▸ GIVEN PASSAGE:

Effect of different parameters on lateral-torsional buckling behavior of I-girders with circular corrugated webs

Abstract

I-girders with circular corrugated webs are considered as a new fabrication technology. The corrugation of the web considerably increases the stiffness of the cross-section to resist shear forces and also increases the out-of-plane stiffness. However, investigations on the lateral-torsional buckling behavior of the circular corrugated web girders are still scarce. Therefore, the present study focuses on the lateral-torsional buckling performance of these types of girders. A numerical study is performed in order to simulate the inelastic lateral-torsional buckling behavior of the I-girders with the circular corrugated web using ABAQUS software. A parametric study is carried out taking into account both linear and non-linear buckling analyses, to investigate the effect of different geometrical parameters on the inelastic lateral-torsional buckling behavior using three different corrugated web profiles. The results indicate that increasing the corrugation depth, flange width, flange thickness, and web height increases the moment capacity of these girders. The results of the parametric study show that the moment capacity of the I-girders with the circular corrugated web is higher than those with flat web girders.

Introduction

I-girder with the corrugated web is an alternative solution to transverse stiffeners to increase out-of-plane stiffness and fatigue resistance of steel girders. Additionally, reducing self-weight of the girder and fabrication cost. Therefore corrugated web girders have had widespread usage in steel structures since the 1990s. In order to use them safely, designed models subjected to different straining actions should be provided for these innovative girders. The earliest investigation of the lateral-torsional buckling behavior of the corrugated web girders was by Lindner [1]. He proposed empirical formulas for the warping constant of the I-girders with the corrugated web based on experimental studies. Subsequently, Sayed-Ahmed [2] used an equivalent web thickness (t _eq) to determine the corrugated web girders strength. Ibrahim [3] studied the lateral-torsional buckling strength of girders consisting of rectangular tubular flange accompanied with the corrugated web. Chan et al. [4] investigated the beam with the corrugated web in both directions vertically and horizontally. He concluded that the strength of girders with the vertical corrugated web was higher than that of the girders with the horizontal corrugated web. Moon et al. [5] proposed an expression for the warping constant of the corrugated web girders based on the force method with ignoring the web contribution due to its accordion effect. Nguyen et al. [6] followed the same approach as Moon et al. except for the contribution of the corrugated web which was considered to be fully active and taken into account. Zhang et al. [7] suggested that the calculations of the corrugated web were similar to the flat web except for the eccentricity of the web. A modified torsional and warping constant of the corrugated web girders is introduced by [8,9,10]. In addition, the elastic lateral-torsional behavior of the corrugated web girders was investigated numerically according to [11, 12]. While the inelastic lateral-torsional buckling performance was investigated experimentally by [13,14,15] and numerically using nonlinear finite element analyses by [16,17,18,19,20]. However, not many researches studied the lateral-torsional buckling behavior of the circular corrugated web girder.

▸ ASSIGNMENT: Carry on the passage about lateral-torsional buckling of I-girders with circular corrugated webs, picking up after its last sentence. The material below comes from a separate source.

▸ INPUT DATA:
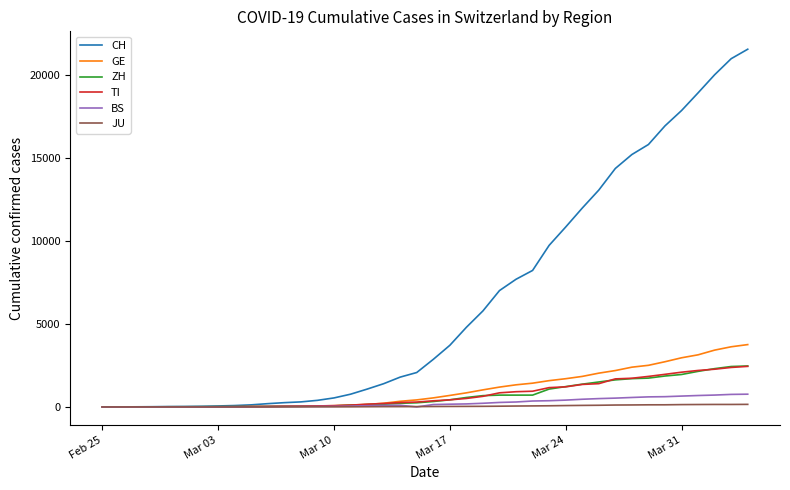

Which series has the largest total across all categories?

CH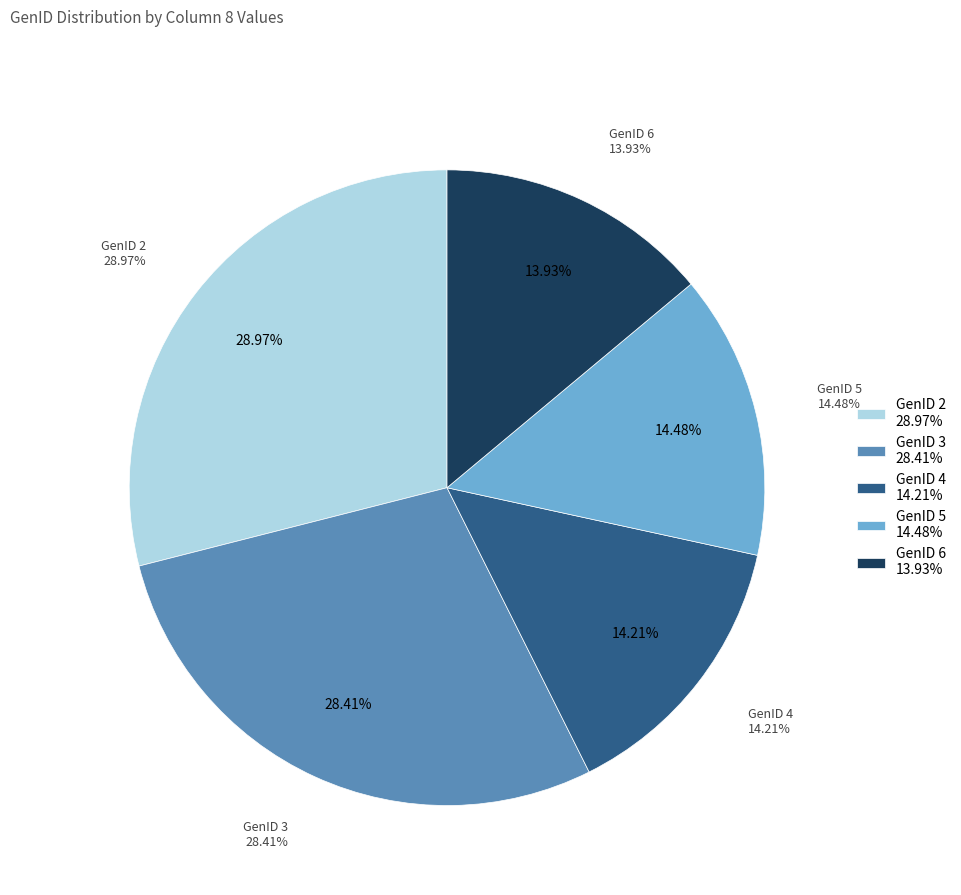

Rank the categories by value from highest to lowest.

GenID 2, GenID 3, GenID 5, GenID 4, GenID 6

▸ OUTPUT OF THE EXERCISE:
Methodology

The aim of this paper is to study the lateral-torsional buckling behavior of the I-girders with a circular corrugated web. In addition, studying the effect of various geometrical parameters on the moment capacity of these girders. A comparison in the moment capacity between beams with corrugated web and those with the flat web is conducted. In this paper, a numerical study is carried out to simulate the beam model with a circular corrugated web using ABAQUS software. Then the finite element model will be validated based on the previous experimental tests by Elkawas et al. [21]. A parametric study is performed to investigate the effect of geometrical parameters on the lateral-torsional buckling behavior. The moment capacity of the I-girders with the corrugated web is compared with that of the flat web girders in order to quantify the increase of moment capacity of corrugated web girders and evaluate the benefit of using these girders.

Finite element modeling

The finite element model is performed using ABAQUS software version 2019 [22] in order to simulate the lateral-torsional buckling behavior of the I-girder with circular corrugated web and estimate its moment capacity. The variables of the I-girder are shown in Fig. 1, where S is the wavelength of the corrugated web, q is the wave width, h _r is the depth of the corrugation, H is the girder depth, h _w is the corrugated web height, t _w is web thickness, b _f is the flange width, and tf is the flange thickness. The X, Y, and Z axes shown in this figure are the global axes of the girders.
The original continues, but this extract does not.